You can tell it is October when we start using words like Selasphorus or Archilochus – these two mouthfuls are the genera of some of the hummingbirds that occur in North America, which could be in your yard right now. Even though mostly all of our Ruby-throated Hummingbirds have left Maine by the first week of October, you should still keep your hummingbird feeders up! We beat this drum each fall and — given the successes of last year — we are beating it again (and hopefully even louder).
This worked last year! You can read the whole story here. But the summary is: We got a call about a late hummingbird in Cape Elizabeth, which turned out to be a Ruby-throated Hummingbird (still a great record!). We shared that report and encouraged other to put their feeders up on October 16th. One member, Carole G. Jean, read that post and put her feeder back up on the 19th. On the 20th, she had a Selasphorus hummingbird visiting!
To make another long story short, we are still working out the ID of this bird. Selsaphorus hummingbirds can be very difficult to identify to species and often require a licensed bander to come catch the bird and take precise measurements. Some birds can be identified using a photograph of the spread tail feathers but only a couple blurry photos exist of this bird’s tail. The Maine Bird Records Committee is in their third and final round of voting/discussions about this bird…
Expanding our knowledge.
Along with the putative Rufous Hummingbird in Portland, there was also a Ruby-throated Hummingbird found in South Portland visiting blooming Pineapple Sage (Salvia elegans) and later supplemented with a feeder. Blowing past previously known late dates, this bird survived until December 15th, making it to ‘count week’ of the Greater Portland Christmas Bird Count (CBC) and representing the first hummingbird ever on a Maine CBC!
Let us know if you see any hummingbirds!
Shoot me an email at firstname.lastname@example.org if you see any hummingbirds still buzzing around. Even if it appears to be a Ruby-throated Hummingbird, it could actually be the western Black-chinned Hummingbird. Or perhaps it is time for another Calliope Hummingbird (the US’s smallest hummingbird) to return to Maine (there are two previous records, from Monhegan Island on 6 Oct 2005 and Blue Hill from 23 Oct – 1 Nov 2008).

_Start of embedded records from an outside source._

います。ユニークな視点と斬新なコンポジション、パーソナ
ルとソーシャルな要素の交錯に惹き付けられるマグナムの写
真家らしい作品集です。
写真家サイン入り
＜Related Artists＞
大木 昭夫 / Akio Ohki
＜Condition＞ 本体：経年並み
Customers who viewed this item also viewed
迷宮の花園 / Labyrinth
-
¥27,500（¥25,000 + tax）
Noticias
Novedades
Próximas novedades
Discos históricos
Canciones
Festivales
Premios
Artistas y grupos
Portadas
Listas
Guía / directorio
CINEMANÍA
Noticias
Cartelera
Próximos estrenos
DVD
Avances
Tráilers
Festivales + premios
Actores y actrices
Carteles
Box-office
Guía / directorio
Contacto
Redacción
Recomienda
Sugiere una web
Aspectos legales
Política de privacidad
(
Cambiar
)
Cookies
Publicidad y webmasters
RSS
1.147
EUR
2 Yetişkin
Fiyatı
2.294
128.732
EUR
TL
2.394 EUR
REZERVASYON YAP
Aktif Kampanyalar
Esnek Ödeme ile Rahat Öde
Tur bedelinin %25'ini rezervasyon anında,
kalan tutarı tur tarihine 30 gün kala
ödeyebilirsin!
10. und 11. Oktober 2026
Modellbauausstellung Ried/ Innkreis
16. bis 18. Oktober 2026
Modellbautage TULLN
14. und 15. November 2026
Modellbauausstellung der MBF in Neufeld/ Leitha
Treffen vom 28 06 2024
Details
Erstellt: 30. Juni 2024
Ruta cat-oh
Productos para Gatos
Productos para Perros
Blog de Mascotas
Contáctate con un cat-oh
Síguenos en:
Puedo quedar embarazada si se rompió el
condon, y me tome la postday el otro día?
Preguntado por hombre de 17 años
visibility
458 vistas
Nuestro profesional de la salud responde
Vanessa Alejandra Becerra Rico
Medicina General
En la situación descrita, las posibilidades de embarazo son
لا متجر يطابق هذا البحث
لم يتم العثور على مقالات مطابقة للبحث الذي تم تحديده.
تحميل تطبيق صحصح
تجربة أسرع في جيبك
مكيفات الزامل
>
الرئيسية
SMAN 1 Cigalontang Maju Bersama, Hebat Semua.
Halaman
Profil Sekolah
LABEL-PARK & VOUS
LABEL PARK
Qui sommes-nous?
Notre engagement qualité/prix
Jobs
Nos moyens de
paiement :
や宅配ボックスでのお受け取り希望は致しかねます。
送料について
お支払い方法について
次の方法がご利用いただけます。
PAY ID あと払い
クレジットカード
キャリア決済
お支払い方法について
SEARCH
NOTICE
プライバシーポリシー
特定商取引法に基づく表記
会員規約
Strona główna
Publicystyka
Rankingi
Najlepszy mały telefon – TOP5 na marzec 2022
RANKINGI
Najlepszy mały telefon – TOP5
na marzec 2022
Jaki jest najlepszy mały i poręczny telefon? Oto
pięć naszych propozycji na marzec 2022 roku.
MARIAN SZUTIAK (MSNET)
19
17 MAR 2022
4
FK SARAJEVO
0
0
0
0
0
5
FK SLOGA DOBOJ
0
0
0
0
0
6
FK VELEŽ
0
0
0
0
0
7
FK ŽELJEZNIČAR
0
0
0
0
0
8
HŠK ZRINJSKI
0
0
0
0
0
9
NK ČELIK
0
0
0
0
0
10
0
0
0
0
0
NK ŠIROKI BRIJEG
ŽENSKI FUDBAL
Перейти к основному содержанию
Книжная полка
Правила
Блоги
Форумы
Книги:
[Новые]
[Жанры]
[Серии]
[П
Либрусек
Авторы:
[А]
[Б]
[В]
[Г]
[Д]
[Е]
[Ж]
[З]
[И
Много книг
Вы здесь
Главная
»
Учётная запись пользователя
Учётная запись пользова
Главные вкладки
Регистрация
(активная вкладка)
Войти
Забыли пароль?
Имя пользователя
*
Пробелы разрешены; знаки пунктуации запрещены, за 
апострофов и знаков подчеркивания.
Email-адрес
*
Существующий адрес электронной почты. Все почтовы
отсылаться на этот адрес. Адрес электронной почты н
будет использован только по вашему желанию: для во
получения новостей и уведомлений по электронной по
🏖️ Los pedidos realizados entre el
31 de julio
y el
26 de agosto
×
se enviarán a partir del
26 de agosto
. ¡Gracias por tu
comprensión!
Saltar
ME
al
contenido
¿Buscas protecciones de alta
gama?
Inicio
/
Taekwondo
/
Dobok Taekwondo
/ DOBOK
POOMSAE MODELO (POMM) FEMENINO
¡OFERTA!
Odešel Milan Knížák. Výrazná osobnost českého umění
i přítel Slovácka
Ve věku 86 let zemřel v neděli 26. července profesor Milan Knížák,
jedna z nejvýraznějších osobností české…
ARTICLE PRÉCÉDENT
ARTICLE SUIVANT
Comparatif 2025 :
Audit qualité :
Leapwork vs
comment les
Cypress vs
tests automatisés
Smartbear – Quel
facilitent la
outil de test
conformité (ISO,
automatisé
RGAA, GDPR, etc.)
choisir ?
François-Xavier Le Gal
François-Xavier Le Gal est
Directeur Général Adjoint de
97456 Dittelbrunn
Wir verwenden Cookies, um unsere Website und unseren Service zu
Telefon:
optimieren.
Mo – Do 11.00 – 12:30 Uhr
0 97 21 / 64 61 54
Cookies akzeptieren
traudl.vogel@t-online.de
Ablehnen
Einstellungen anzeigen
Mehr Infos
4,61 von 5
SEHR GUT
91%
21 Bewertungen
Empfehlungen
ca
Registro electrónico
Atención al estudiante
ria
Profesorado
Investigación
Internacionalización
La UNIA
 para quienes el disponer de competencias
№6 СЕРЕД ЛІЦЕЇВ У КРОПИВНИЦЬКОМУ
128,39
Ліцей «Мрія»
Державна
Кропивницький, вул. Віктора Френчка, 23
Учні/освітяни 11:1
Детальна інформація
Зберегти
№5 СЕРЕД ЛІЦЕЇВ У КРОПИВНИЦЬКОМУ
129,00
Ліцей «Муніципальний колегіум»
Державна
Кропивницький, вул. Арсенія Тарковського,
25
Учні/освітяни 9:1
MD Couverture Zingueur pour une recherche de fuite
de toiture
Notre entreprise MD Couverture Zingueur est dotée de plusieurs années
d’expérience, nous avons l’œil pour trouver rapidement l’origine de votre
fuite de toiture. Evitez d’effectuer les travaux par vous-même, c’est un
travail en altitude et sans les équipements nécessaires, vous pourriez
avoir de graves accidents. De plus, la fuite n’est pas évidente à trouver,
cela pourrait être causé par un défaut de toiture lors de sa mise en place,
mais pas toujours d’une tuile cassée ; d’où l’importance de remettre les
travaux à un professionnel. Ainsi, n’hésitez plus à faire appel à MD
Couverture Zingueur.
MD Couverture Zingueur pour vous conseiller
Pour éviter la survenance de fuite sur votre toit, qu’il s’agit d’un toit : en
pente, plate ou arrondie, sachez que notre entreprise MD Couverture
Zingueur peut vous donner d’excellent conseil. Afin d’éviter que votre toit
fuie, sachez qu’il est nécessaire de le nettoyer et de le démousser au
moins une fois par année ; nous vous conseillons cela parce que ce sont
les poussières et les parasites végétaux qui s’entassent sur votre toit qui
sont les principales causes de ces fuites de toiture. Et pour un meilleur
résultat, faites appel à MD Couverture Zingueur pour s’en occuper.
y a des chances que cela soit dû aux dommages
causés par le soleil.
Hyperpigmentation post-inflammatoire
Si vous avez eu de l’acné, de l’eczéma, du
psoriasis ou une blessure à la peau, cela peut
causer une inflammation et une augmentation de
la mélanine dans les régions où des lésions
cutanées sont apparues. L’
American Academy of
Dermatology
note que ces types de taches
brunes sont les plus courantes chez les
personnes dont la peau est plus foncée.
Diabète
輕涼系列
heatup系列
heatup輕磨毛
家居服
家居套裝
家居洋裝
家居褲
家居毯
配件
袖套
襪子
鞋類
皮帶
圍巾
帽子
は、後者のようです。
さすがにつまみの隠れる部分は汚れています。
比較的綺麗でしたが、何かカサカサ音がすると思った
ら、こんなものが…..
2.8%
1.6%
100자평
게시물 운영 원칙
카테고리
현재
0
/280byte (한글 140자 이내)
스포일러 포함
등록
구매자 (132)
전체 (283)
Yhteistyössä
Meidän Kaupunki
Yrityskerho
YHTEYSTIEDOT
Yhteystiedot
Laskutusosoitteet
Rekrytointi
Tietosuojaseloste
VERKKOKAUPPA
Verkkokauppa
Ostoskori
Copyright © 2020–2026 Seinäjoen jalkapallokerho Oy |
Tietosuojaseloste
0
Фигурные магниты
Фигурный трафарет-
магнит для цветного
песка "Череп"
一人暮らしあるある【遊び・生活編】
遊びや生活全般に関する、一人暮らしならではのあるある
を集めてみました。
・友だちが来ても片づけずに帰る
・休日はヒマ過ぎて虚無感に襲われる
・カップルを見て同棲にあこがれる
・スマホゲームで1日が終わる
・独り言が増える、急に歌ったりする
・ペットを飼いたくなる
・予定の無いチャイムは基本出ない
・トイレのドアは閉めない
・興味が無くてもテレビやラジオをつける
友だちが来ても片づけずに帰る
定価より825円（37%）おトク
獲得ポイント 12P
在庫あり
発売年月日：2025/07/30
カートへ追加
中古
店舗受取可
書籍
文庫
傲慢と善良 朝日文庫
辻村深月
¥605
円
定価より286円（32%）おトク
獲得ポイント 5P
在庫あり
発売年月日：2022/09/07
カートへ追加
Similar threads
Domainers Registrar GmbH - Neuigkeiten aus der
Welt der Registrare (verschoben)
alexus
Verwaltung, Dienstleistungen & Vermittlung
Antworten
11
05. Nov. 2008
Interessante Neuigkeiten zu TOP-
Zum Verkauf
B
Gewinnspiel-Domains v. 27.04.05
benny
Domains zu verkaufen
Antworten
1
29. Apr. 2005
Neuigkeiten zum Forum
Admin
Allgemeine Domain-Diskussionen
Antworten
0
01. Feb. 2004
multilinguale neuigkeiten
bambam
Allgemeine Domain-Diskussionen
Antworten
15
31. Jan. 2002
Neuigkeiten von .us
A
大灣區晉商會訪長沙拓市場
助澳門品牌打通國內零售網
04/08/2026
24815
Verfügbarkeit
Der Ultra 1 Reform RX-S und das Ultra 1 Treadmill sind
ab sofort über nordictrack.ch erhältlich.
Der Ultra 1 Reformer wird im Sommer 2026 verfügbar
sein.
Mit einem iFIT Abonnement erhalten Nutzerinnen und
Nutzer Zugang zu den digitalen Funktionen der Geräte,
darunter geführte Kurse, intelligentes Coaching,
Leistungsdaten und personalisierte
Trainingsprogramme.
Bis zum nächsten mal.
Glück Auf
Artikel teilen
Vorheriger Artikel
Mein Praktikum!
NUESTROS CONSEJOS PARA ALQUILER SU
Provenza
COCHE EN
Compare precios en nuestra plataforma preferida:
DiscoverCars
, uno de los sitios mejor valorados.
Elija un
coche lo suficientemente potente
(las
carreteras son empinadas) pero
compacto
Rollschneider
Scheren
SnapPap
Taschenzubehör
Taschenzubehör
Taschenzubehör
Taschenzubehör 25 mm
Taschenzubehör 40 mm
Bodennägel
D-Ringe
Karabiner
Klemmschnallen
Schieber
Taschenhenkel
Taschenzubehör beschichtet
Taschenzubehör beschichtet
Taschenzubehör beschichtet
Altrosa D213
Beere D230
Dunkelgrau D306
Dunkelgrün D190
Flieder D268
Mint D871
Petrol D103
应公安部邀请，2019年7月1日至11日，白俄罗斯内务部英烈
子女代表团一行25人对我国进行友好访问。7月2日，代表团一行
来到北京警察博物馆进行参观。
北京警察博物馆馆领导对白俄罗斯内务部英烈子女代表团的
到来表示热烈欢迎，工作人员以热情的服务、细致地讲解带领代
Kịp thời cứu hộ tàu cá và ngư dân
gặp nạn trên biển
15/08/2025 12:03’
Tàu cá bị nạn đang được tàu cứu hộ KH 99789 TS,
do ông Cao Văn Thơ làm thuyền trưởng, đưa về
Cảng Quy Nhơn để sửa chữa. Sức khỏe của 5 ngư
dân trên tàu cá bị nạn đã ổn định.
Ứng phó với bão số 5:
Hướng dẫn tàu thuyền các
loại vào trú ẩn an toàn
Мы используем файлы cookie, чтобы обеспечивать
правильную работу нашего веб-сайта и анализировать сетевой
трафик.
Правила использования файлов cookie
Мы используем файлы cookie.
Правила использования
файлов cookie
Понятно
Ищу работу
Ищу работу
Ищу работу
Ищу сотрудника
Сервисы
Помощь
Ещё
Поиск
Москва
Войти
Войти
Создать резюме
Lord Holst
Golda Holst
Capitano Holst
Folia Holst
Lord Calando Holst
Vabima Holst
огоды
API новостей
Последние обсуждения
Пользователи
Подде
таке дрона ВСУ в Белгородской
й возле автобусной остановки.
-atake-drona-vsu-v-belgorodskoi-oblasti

And here are a few FAQs we receive about feeding hummingbirds:
Does this keep them from migrating?
No. If anything, it probably helps. More important than food in hummingbird migration timing is the change in photoperiod. As days get shorter, hummingbirds are ‘cued’ that it is time to migrate south. Food is too variable a migratory prompt for hummingbirds, but they need an abundance of it to bulk up before making their long journeys. By putting feeders up late in the fall, you could be giving these late or vagrant hummingbirds a boost of food that they need before they can make the next jump in their migration.
Can I use raw sugar or honey instead of white sugar?
No. Use a mixture of four parts water to one part plain white sugar. From this great Audubon article Turn Your Yard Into A Hummingbird Spectacular:
“…never use honey, which promotes dangerous fungal growth, molasses, or brown, raw, or organic sugar, which contain levels of iron that could be lethal. Plain white sugar perfectly mimics the chemical composition of natural nectar; don’t waste money on commercial mixes. It’s not necessary to boil the water, but keep any extra nectar refrigerated, and empty the feeder every few days, more often in hot weather. Never use red dye; nectar is naturally clear, and the coloring could be harmful.”
Give those feeders a good scrubbing, fill them up, hang them outside, and let us know if you see anything!